__Exercise aim__: Word-for-word transcription is needed for all of the entries.

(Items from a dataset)
+--

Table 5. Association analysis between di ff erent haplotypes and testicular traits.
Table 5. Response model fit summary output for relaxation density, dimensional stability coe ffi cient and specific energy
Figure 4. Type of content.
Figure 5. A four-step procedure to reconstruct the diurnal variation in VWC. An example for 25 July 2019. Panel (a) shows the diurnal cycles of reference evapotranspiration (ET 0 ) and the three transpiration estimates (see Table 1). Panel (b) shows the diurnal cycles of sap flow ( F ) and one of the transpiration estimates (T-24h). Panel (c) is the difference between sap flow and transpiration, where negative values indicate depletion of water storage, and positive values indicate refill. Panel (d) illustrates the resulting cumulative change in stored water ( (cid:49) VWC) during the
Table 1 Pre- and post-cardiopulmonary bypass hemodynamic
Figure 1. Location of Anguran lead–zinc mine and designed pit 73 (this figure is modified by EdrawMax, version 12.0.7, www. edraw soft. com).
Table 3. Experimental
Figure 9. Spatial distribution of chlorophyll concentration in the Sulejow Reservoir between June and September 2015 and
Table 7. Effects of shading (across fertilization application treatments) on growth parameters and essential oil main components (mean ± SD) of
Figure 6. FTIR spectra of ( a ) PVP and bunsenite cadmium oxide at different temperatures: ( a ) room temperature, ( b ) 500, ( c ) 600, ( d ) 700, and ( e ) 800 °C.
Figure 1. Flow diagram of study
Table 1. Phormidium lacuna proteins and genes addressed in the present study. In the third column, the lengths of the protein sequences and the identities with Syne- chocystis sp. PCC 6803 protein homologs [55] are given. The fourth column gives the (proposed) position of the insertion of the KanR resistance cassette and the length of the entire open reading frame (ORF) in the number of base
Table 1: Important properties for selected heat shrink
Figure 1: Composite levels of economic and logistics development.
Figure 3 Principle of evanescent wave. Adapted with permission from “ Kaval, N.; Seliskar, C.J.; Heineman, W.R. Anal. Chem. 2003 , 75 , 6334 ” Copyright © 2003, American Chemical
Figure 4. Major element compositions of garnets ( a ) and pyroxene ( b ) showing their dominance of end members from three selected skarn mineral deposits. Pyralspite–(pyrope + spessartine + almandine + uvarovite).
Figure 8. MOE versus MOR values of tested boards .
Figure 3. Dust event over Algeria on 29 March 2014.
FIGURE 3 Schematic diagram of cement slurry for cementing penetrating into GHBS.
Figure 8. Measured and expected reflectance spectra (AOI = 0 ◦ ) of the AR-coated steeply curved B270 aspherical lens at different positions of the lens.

+--

__Written solution__:
Table 5. Association analysis between di ff erent haplotypes and testicular traits.
Table 5. Response model fit summary output for relaxation density, dimensional stability coe ffi cient and specific energy
Figure 4. Type of content.
Figure 5. A four-step procedure to reconstruct the diurnal variation in VWC. An example for 25 July 2019. Panel (a) shows the diurnal cycles of reference evapotranspiration (ET 0 ) and the three transpiration estimates (see Table 1). Panel (b) shows the diurnal cycles of sap flow ( F ) and one of the transpiration estimates (T-24h). Panel (c) is the difference between sap flow and transpiration, where negative values indicate depletion of water storage, and positive values indicate refill. Panel (d) illustrates the resulting cumulative change in stored water ( (cid:49) VWC) during the
Table 1 Pre- and post-cardiopulmonary bypass hemodynamic
Figure 1. Location of Anguran lead–zinc mine and designed pit 73 (this figure is modified by EdrawMax, version 12.0.7, www. edraw soft. com).
Table 3. Experimental
Figure 9. Spatial distribution of chlorophyll concentration in the Sulejow Reservoir between June and September 2015 and
Table 7. Effects of shading (across fertilization application treatments) on growth parameters and essential oil main components (mean ± SD) of
Figure 6. FTIR spectra of ( a ) PVP and bunsenite cadmium oxide at different temperatures: ( a ) room temperature, ( b ) 500, ( c ) 600, ( d ) 700, and ( e ) 800 °C.
Figure 1. Flow diagram of study
Table 1. Phormidium lacuna proteins and genes addressed in the present study. In the third column, the lengths of the protein sequences and the identities with Syne- chocystis sp. PCC 6803 protein homologs [55] are given. The fourth column gives the (proposed) position of the insertion of the KanR resistance cassette and the length of the entire open reading frame (ORF) in the number of base
Table 1: Important properties for selected heat shrink
Figure 1: Composite levels of economic and logistics development.
Figure 3 Principle of evanescent wave. Adapted with permission from “ Kaval, N.; Seliskar, C.J.; Heineman, W.R. Anal. Chem. 2003 , 75 , 6334 ” Copyright © 2003, American Chemical
Figure 4. Major element compositions of garnets ( a ) and pyroxene ( b ) showing their dominance of end members from three selected skarn mineral deposits. Pyralspite–(pyrope + spessartine + almandine + uvarovite).
Figure 8. MOE versus MOR values of tested boards .
Figure 3. Dust event over Algeria on 29 March 2014.
FIGURE 3 Schematic diagram of cement slurry for cementing penetrating into GHBS.
Figure 8. Measured and expected reflectance spectra (AOI = 0 ◦ ) of the AR-coated steeply curved B270 aspherical lens at different positions of the lens.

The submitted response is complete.